● TASK
Can you write out the items below again with every "scientific name" changed to "binomial name" and nothing else altered?

● Collected data
_ _ _ _ _ _ _

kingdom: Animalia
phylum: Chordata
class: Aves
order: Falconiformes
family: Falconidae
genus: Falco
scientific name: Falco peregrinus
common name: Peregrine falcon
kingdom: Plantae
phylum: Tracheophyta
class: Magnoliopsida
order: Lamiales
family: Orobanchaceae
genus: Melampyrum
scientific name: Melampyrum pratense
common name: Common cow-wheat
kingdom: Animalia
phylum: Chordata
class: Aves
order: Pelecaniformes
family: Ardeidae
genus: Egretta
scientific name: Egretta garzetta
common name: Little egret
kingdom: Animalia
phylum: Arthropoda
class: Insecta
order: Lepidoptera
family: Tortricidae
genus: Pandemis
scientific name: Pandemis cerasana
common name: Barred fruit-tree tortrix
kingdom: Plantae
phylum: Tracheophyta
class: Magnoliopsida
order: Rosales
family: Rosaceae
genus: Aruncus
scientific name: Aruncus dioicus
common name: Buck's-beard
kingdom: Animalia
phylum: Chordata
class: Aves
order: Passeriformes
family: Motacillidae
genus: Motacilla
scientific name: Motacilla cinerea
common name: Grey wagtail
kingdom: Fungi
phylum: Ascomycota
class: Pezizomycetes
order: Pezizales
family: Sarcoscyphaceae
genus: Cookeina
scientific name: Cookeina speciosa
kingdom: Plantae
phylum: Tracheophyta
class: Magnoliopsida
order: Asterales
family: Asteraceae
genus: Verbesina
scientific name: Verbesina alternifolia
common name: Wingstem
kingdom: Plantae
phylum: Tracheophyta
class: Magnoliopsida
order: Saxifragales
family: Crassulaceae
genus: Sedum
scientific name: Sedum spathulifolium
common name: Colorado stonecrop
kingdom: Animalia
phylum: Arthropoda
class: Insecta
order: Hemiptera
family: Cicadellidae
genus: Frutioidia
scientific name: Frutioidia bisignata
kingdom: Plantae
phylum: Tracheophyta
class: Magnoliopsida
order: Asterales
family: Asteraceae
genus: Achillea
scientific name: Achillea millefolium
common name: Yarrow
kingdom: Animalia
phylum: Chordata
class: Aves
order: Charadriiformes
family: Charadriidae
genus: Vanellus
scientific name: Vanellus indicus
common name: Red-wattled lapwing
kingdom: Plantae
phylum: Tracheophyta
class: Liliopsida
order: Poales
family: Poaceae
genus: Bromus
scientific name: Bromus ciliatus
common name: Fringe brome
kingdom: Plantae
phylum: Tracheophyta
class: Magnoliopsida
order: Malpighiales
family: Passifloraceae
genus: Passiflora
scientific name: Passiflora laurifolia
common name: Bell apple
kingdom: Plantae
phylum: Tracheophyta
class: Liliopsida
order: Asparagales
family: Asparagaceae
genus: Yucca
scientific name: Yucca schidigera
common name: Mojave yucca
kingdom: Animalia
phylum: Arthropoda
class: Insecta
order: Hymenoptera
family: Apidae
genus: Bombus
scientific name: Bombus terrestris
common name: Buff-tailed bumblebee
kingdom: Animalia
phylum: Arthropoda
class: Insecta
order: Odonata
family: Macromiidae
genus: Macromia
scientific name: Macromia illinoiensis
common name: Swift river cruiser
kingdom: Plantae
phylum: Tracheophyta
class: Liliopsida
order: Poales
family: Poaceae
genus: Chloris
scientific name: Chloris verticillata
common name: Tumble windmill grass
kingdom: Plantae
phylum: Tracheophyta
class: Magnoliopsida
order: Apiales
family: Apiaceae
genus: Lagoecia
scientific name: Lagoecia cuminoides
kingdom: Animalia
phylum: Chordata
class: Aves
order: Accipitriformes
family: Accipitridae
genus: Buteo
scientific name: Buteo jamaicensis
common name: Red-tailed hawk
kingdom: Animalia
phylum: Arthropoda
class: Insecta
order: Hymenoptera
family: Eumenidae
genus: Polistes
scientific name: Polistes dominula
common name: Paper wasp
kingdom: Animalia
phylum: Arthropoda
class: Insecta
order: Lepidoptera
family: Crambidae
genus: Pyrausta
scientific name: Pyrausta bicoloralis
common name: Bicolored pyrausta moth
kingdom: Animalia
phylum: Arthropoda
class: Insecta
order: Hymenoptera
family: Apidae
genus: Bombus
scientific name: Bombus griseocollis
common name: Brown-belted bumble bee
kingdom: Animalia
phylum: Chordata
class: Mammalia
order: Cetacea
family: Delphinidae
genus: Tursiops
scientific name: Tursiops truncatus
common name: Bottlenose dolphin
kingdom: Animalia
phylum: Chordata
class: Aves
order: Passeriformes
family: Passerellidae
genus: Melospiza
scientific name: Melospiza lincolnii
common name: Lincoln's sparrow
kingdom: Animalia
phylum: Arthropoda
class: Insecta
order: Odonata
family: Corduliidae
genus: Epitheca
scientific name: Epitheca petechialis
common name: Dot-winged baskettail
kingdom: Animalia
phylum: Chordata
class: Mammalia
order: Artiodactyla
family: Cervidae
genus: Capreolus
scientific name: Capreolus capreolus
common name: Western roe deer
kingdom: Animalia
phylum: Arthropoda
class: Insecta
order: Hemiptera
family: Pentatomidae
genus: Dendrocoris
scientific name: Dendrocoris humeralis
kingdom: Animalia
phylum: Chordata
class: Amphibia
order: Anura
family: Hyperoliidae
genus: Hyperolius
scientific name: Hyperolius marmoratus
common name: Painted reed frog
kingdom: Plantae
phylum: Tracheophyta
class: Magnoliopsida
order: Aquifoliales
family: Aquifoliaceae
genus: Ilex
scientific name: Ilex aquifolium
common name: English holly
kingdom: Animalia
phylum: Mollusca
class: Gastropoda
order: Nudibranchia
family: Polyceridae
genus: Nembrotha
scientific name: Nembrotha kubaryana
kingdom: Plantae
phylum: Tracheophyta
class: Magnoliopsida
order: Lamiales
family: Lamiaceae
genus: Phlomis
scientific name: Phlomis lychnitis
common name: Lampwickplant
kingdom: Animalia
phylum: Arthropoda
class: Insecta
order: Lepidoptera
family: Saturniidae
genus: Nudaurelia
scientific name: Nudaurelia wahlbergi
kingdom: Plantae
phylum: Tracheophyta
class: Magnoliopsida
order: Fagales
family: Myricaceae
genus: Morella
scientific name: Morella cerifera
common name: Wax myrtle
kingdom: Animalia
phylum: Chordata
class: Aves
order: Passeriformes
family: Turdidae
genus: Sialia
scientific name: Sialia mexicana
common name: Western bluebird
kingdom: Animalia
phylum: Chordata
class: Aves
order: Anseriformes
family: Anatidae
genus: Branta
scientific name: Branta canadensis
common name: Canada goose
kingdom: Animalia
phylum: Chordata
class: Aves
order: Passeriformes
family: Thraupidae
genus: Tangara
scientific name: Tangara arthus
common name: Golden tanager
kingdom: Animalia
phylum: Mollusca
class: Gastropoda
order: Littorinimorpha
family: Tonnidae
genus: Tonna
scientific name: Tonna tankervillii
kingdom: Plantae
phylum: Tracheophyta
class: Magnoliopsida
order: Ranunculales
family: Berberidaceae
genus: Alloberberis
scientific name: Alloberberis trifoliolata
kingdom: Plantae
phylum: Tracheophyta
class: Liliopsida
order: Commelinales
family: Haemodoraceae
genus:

_ _ _ _ _ _ _

● OUTPUT FOR THIS TASK
kingdom: Animalia
phylum: Chordata
class: Aves
order: Falconiformes
family: Falconidae
genus: Falco
binomial name: Falco peregrinus
common name: Peregrine falcon
kingdom: Plantae
phylum: Tracheophyta
class: Magnoliopsida
order: Lamiales
family: Orobanchaceae
genus: Melampyrum
binomial name: Melampyrum pratense
common name: Common cow-wheat
kingdom: Animalia
phylum: Chordata
class: Aves
order: Pelecaniformes
family: Ardeidae
genus: Egretta
binomial name: Egretta garzetta
common name: Little egret
kingdom: Animalia
phylum: Arthropoda
class: Insecta
order: Lepidoptera
family: Tortricidae
genus: Pandemis
binomial name: Pandemis cerasana
common name: Barred fruit-tree tortrix
kingdom: Plantae
phylum: Tracheophyta
class: Magnoliopsida
order: Rosales
family: Rosaceae
genus: Aruncus
binomial name: Aruncus dioicus
common name: Buck's-beard
kingdom: Animalia
phylum: Chordata
class: Aves
order: Passeriformes
family: Motacillidae
genus: Motacilla
binomial name: Motacilla cinerea
common name: Grey wagtail
kingdom: Fungi
phylum: Ascomycota
class: Pezizomycetes
order: Pezizales
family: Sarcoscyphaceae
genus: Cookeina
binomial name: Cookeina speciosa
kingdom: Plantae
phylum: Tracheophyta
class: Magnoliopsida
order: Asterales
family: Asteraceae
genus: Verbesina
binomial name: Verbesina alternifolia
common name: Wingstem
kingdom: Plantae
phylum: Tracheophyta
class: Magnoliopsida
order: Saxifragales
family: Crassulaceae
genus: Sedum
binomial name: Sedum spathulifolium
common name: Colorado stonecrop
kingdom: Animalia
phylum: Arthropoda
class: Insecta
order: Hemiptera
family: Cicadellidae
genus: Frutioidia
binomial name: Frutioidia bisignata
kingdom: Plantae
phylum: Tracheophyta
class: Magnoliopsida
order: Asterales
family: Asteraceae
genus: Achillea
binomial name: Achillea millefolium
common name: Yarrow
kingdom: Animalia
phylum: Chordata
class: Aves
order: Charadriiformes
family: Charadriidae
genus: Vanellus
binomial name: Vanellus indicus
common name: Red-wattled lapwing
kingdom: Plantae
phylum: Tracheophyta
class: Liliopsida
order: Poales
family: Poaceae
genus: Bromus
binomial name: Bromus ciliatus
common name: Fringe brome
kingdom: Plantae
phylum: Tracheophyta
class: Magnoliopsida
order: Malpighiales
family: Passifloraceae
genus: Passiflora
binomial name: Passiflora laurifolia
common name: Bell apple
kingdom: Plantae
phylum: Tracheophyta
class: Liliopsida
order: Asparagales
family: Asparagaceae
genus: Yucca
binomial name: Yucca schidigera
common name: Mojave yucca
kingdom: Animalia
phylum: Arthropoda
class: Insecta
order: Hymenoptera
family: Apidae
genus: Bombus
binomial name: Bombus terrestris
common name: Buff-tailed bumblebee
kingdom: Animalia
phylum: Arthropoda
class: Insecta
order: Odonata
family: Macromiidae
genus: Macromia
binomial name: Macromia illinoiensis
common name: Swift river cruiser
kingdom: Plantae
phylum: Tracheophyta
class: Liliopsida
order: Poales
family: Poaceae
genus: Chloris
binomial name: Chloris verticillata
common name: Tumble windmill grass
kingdom: Plantae
phylum: Tracheophyta
class: Magnoliopsida
order: Apiales
family: Apiaceae
genus: Lagoecia
binomial name: Lagoecia cuminoides
kingdom: Animalia
phylum: Chordata
class: Aves
order: Accipitriformes
family: Accipitridae
genus: Buteo
binomial name: Buteo jamaicensis
common name: Red-tailed hawk
kingdom: Animalia
phylum: Arthropoda
class: Insecta
order: Hymenoptera
family: Eumenidae
genus: Polistes
binomial name: Polistes dominula
common name: Paper wasp
kingdom: Animalia
phylum: Arthropoda
class: Insecta
order: Lepidoptera
family: Crambidae
genus: Pyrausta
binomial name: Pyrausta bicoloralis
common name: Bicolored pyrausta moth
kingdom: Animalia
phylum: Arthropoda
class: Insecta
order: Hymenoptera
family: Apidae
genus: Bombus
binomial name: Bombus griseocollis
common name: Brown-belted bumble bee
kingdom: Animalia
phylum: Chordata
class: Mammalia
order: Cetacea
family: Delphinidae
genus: Tursiops
binomial name: Tursiops truncatus
common name: Bottlenose dolphin
kingdom: Animalia
phylum: Chordata
class: Aves
order: Passeriformes
family: Passerellidae
genus: Melospiza
binomial name: Melospiza lincolnii
common name: Lincoln's sparrow
kingdom: Animalia
phylum: Arthropoda
class: Insecta
order: Odonata
family: Corduliidae
genus: Epitheca
binomial name: Epitheca petechialis
common name: Dot-winged baskettail
kingdom: Animalia
phylum: Chordata
class: Mammalia
order: Artiodactyla
family: Cervidae
genus: Capreolus
binomial name: Capreolus capreolus
common name: Western roe deer
kingdom: Animalia
phylum: Arthropoda
class: Insecta
order: Hemiptera
family: Pentatomidae
genus: Dendrocoris
binomial name: Dendrocoris humeralis
kingdom: Animalia
phylum: Chordata
class: Amphibia
order: Anura
family: Hyperoliidae
genus: Hyperolius
binomial name: Hyperolius marmoratus
common name: Painted reed frog
kingdom: Plantae
phylum: Tracheophyta
class: Magnoliopsida
order: Aquifoliales
family: Aquifoliaceae
genus: Ilex
binomial name: Ilex aquifolium
common name: English holly
kingdom: Animalia
phylum: Mollusca
class: Gastropoda
order: Nudibranchia
family: Polyceridae
genus: Nembrotha
binomial name: Nembrotha kubaryana
kingdom: Plantae
phylum: Tracheophyta
class: Magnoliopsida
order: Lamiales
family: Lamiaceae
genus: Phlomis
binomial name: Phlomis lychnitis
common name: Lampwickplant
kingdom: Animalia
phylum: Arthropoda
class: Insecta
order: Lepidoptera
family: Saturniidae
genus: Nudaurelia
binomial name: Nudaurelia wahlbergi
kingdom: Plantae
phylum: Tracheophyta
class: Magnoliopsida
order: Fagales
family: Myricaceae
genus: Morella
binomial name: Morella cerifera
common name: Wax myrtle
kingdom: Animalia
phylum: Chordata
class: Aves
order: Passeriformes
family: Turdidae
genus: Sialia
binomial name: Sialia mexicana
common name: Western bluebird
kingdom: Animalia
phylum: Chordata
class: Aves
order: Anseriformes
family: Anatidae
genus: Branta
binomial name: Branta canadensis
common name: Canada goose
kingdom: Animalia
phylum: Chordata
class: Aves
order: Passeriformes
family: Thraupidae
genus: Tangara
binomial name: Tangara arthus
common name: Golden tanager
kingdom: Animalia
phylum: Mollusca
class: Gastropoda
order: Littorinimorpha
family: Tonnidae
genus: Tonna
binomial name: Tonna tankervillii
kingdom: Plantae
phylum: Tracheophyta
class: Magnoliopsida
order: Ranunculales
family: Berberidaceae
genus: Alloberberis
binomial name: Alloberberis trifoliolata
kingdom: Plantae
phylum: Tracheophyta
class: Liliopsida
order: Commelinales
family: Haemodoraceae
genus:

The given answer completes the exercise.